> [Description of the task]: All records are to be restated word for word, with pictures excluded.

> [Information]:

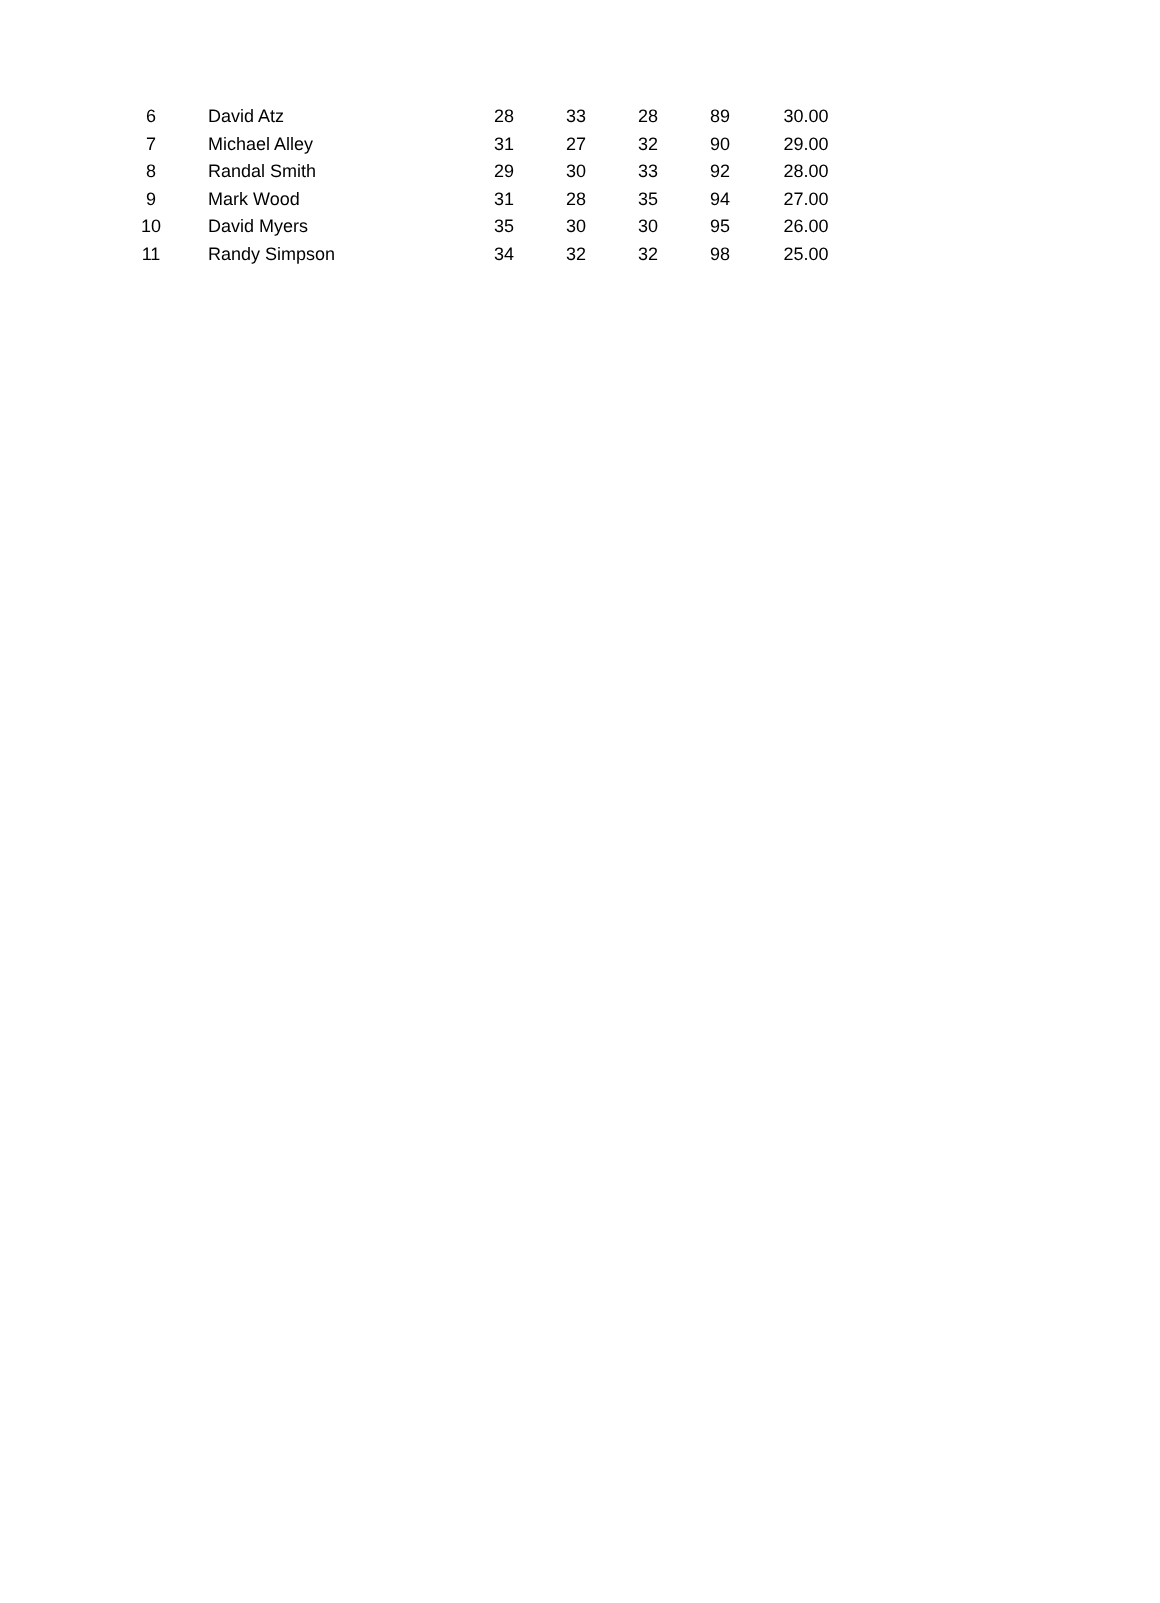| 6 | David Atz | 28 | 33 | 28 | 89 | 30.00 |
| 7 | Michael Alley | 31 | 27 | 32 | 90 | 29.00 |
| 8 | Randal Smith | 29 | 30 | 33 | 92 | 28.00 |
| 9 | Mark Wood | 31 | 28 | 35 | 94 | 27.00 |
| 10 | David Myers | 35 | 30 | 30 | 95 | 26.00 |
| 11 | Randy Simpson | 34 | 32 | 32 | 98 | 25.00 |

> [Exercise output]:
| 6 | David Atz | 28 | 33 | 28 | 89 | 30.00 |
| 7 | Michael Alley | 31 | 27 | 32 | 90 | 29.00 |
| 8 | Randal Smith | 29 | 30 | 33 | 92 | 28.00 |
| 9 | Mark Wood | 31 | 28 | 35 | 94 | 27.00 |
| 10 | David Myers | 35 | 30 | 30 | 95 | 26.00 |
| 11 | Randy Simpson | 34 | 32 | 32 | 98 | 25.00 |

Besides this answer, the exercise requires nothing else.